(Beginning of Data to examine)
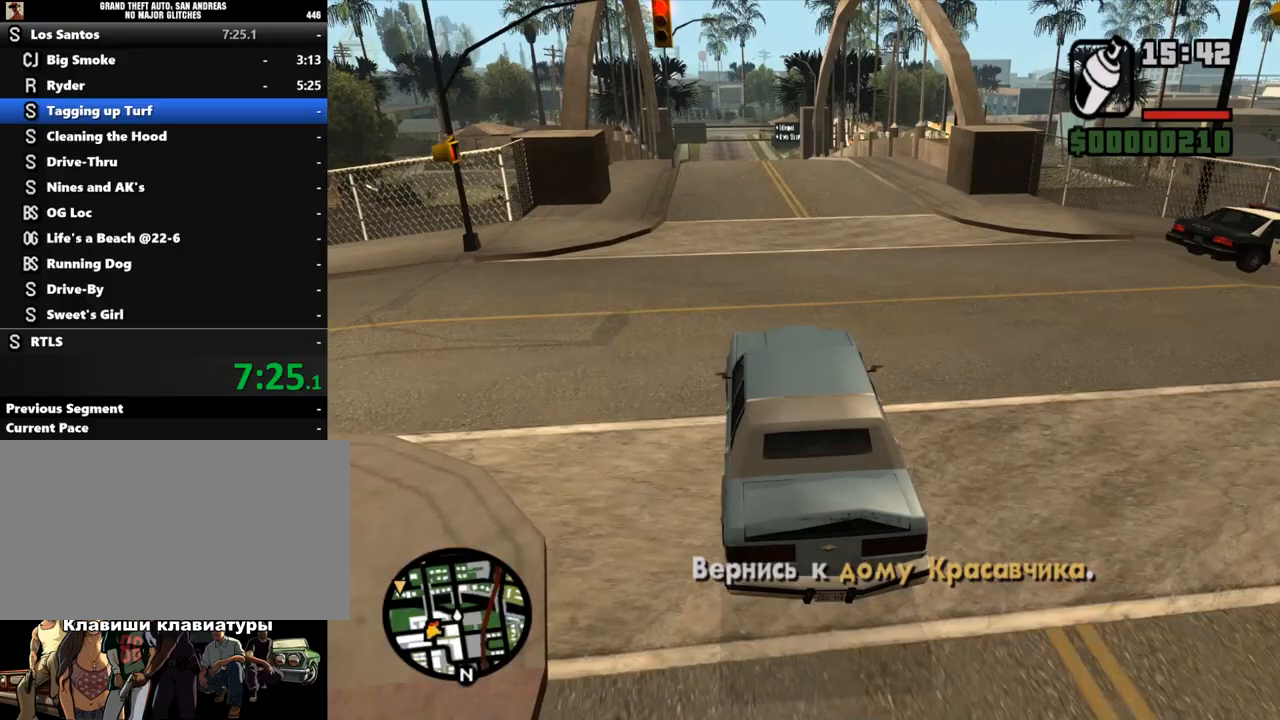
{"keys": ["w"], "mouse": [], "events": [[33, "d", "down"], [133, "d", "up"]]}
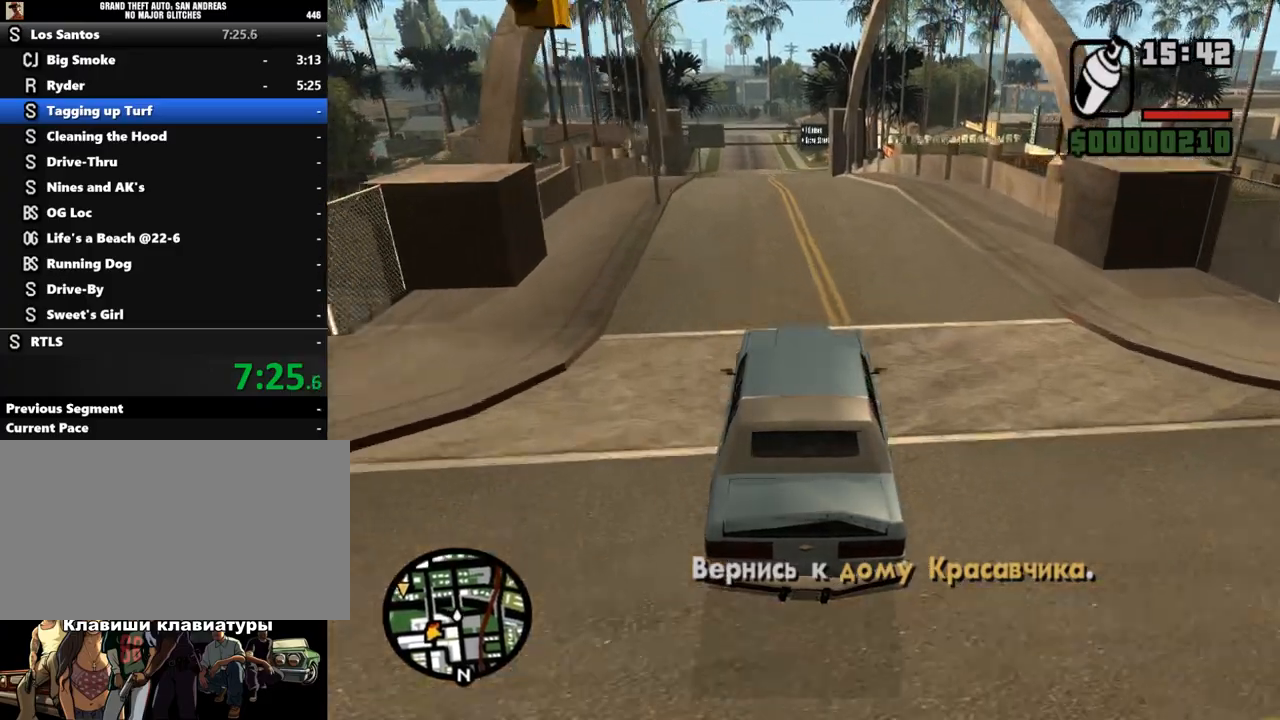
{"keys": ["w"], "mouse": [], "events": [[367, "a", "down"], [467, "a", "up"]]}
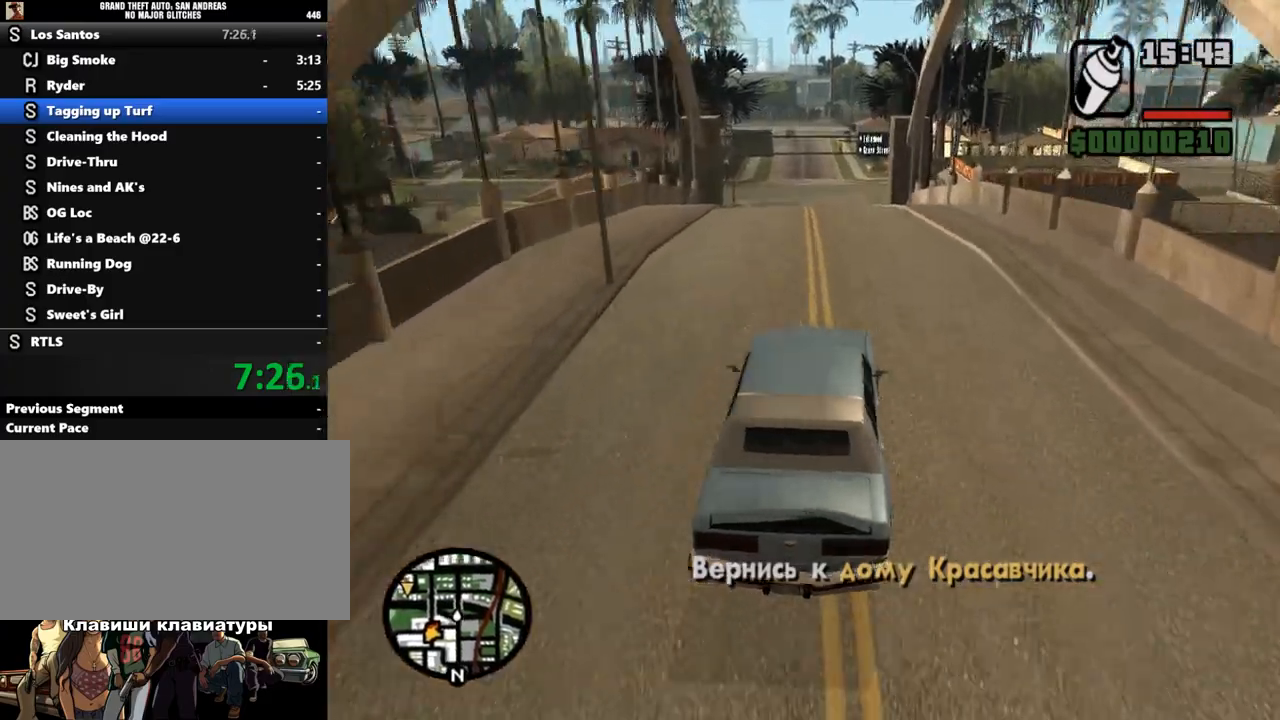
{"keys": ["w"], "mouse": [], "events": []}
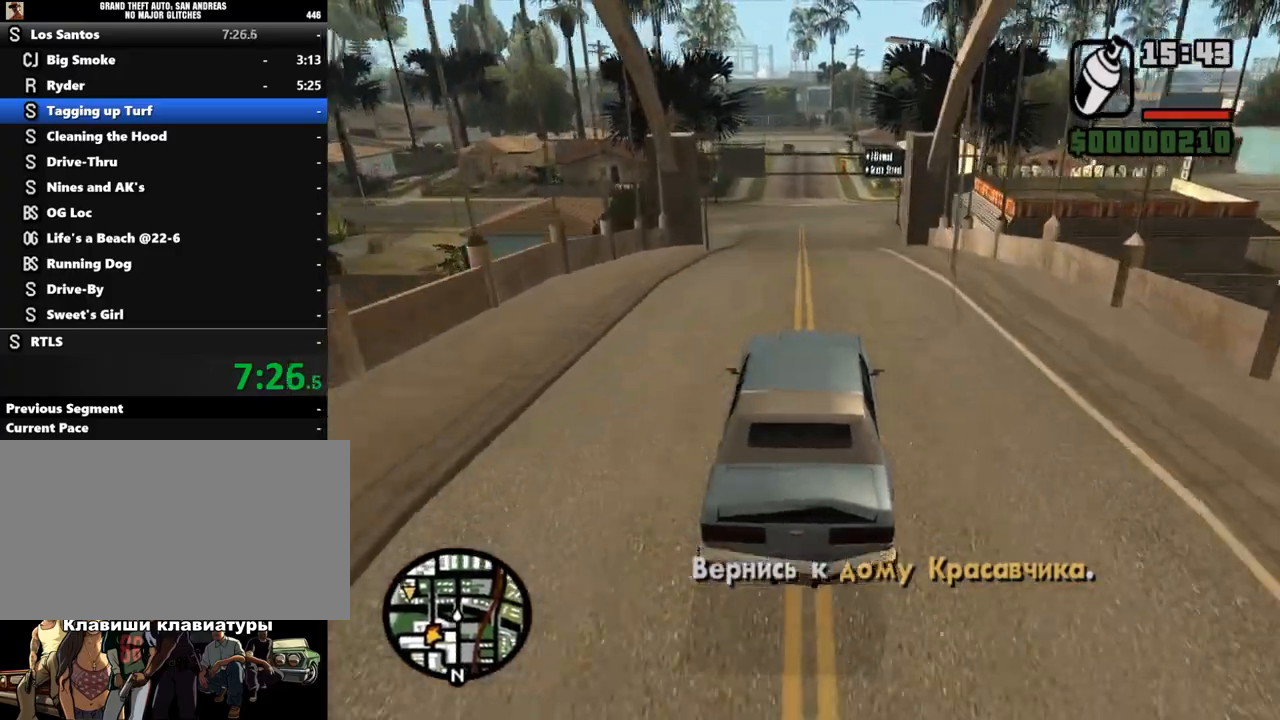
{"keys": ["a", "w"], "mouse": [], "events": [[467, "a", "down"]]}
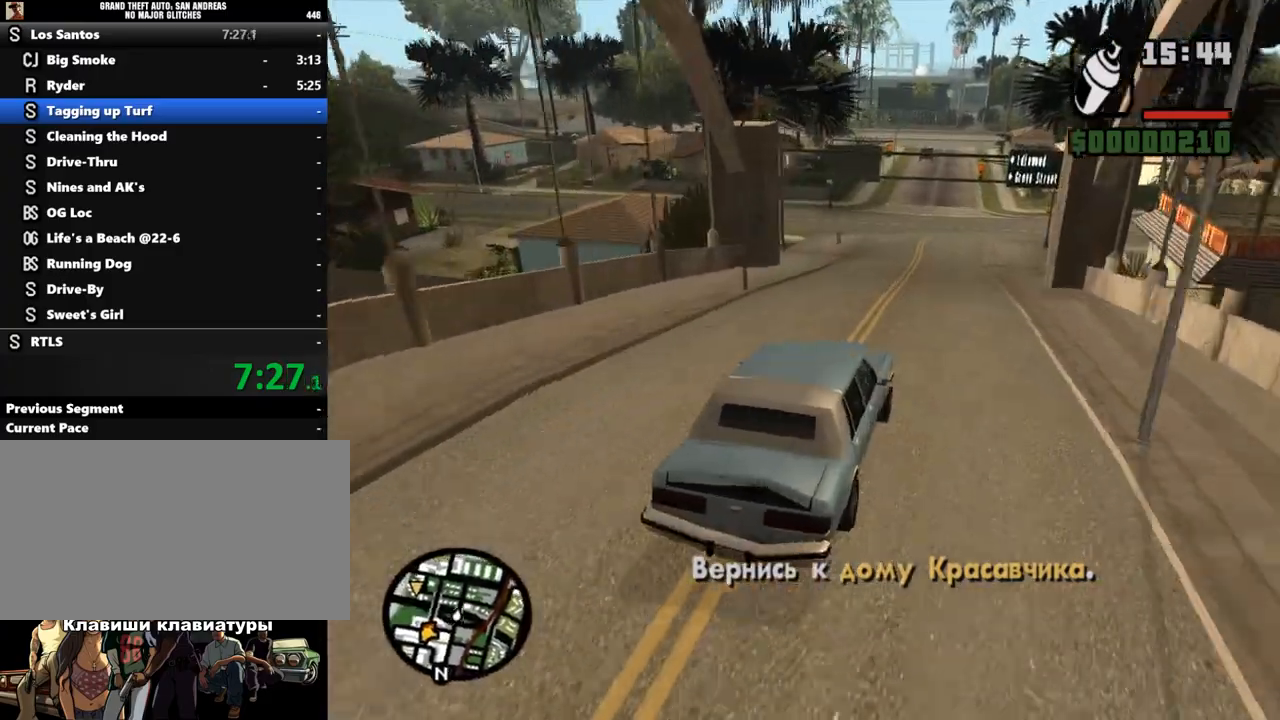
{"keys": ["a", "w"], "mouse": [], "events": [[67, "a", "up"], [433, "a", "down"]]}
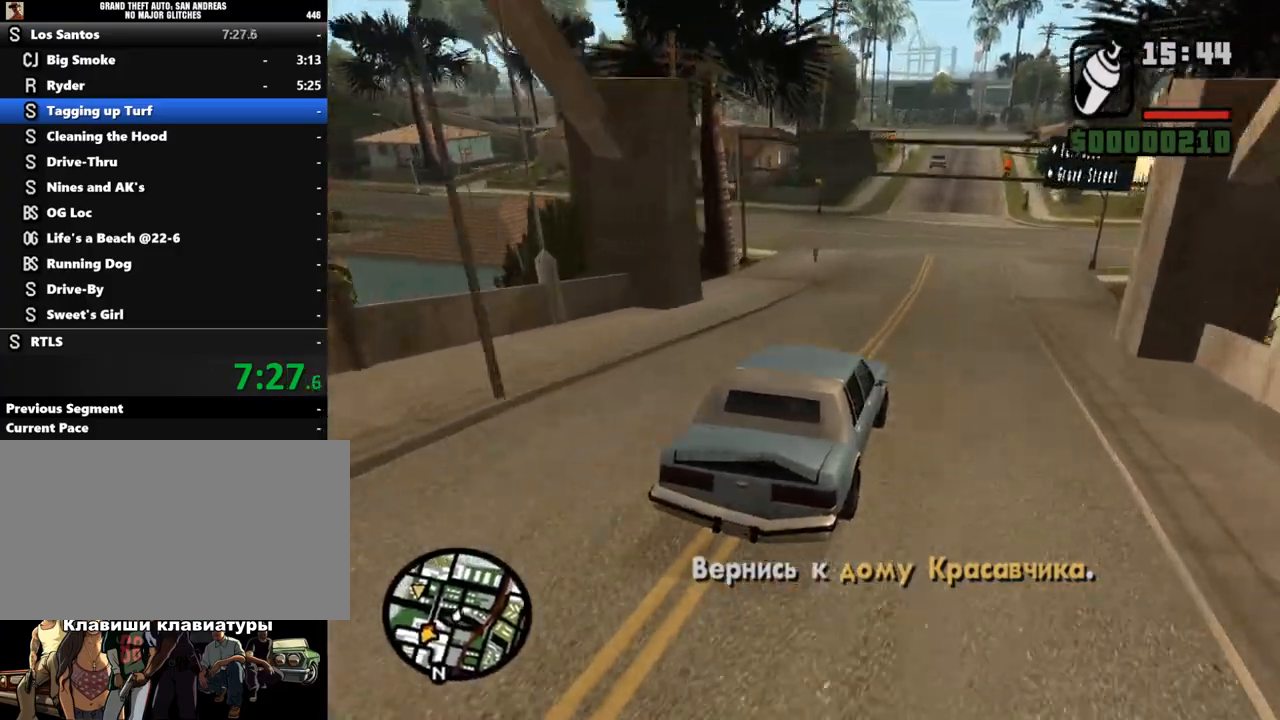
{"keys": [], "mouse": [], "events": [[100, "w", "up"], [333, "a", "up"], [433, "s", "down"], [500, "s", "up"]]}
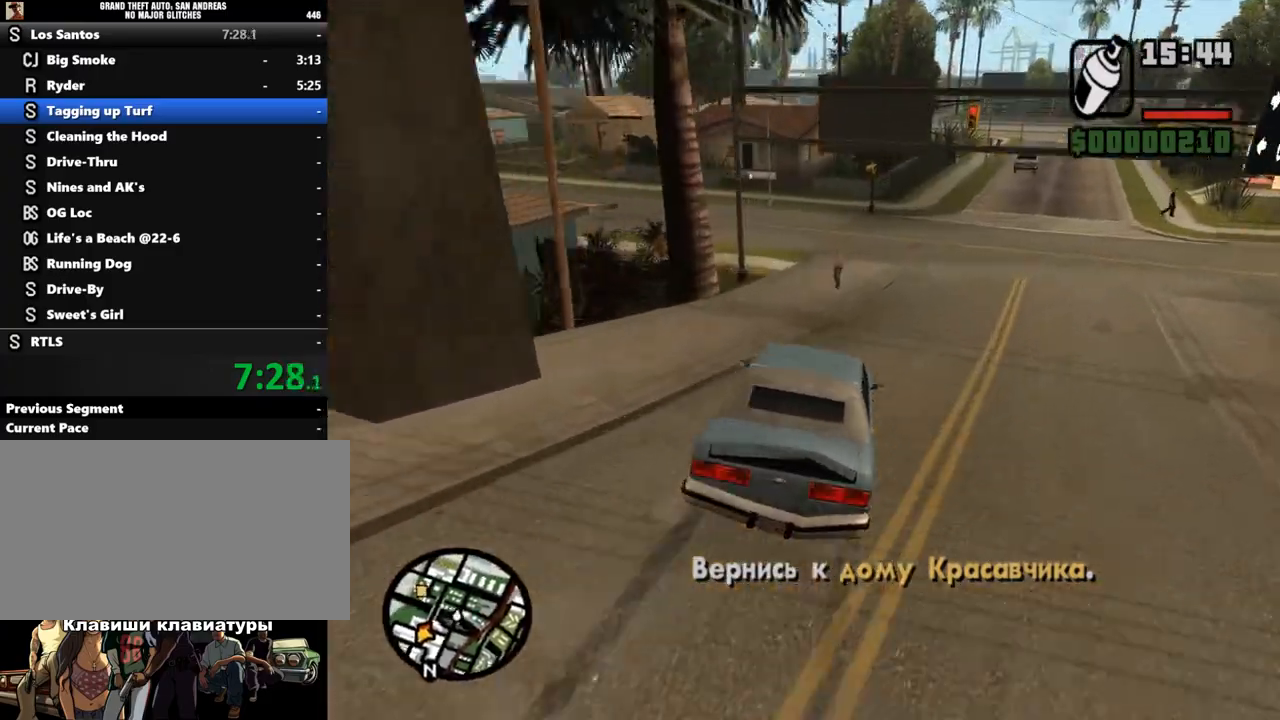
{"keys": ["a"], "mouse": [], "events": [[100, "s", "down"], [233, "s", "up"], [267, "a", "down"]]}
(End of Data to examine)
● Requirement:
Your reply must reproduce all of the entries exactly and contain no pictures.

● Result of the task:
{"keys": ["w"], "mouse": [], "events": [[33, "d", "down"], [133, "d", "up"]]}
{"keys": ["w"], "mouse": [], "events": [[367, "a", "down"], [467, "a", "up"]]}
{"keys": ["w"], "mouse": [], "events": []}
{"keys": ["a", "w"], "mouse": [], "events": [[467, "a", "down"]]}
{"keys": ["a", "w"], "mouse": [], "events": [[67, "a", "up"], [433, "a", "down"]]}
{"keys": [], "mouse": [], "events": [[100, "w", "up"], [333, "a", "up"], [433, "s", "down"], [500, "s", "up"]]}
{"keys": ["a"], "mouse": [], "events": [[100, "s", "down"], [233, "s", "up"], [267, "a", "down"]]}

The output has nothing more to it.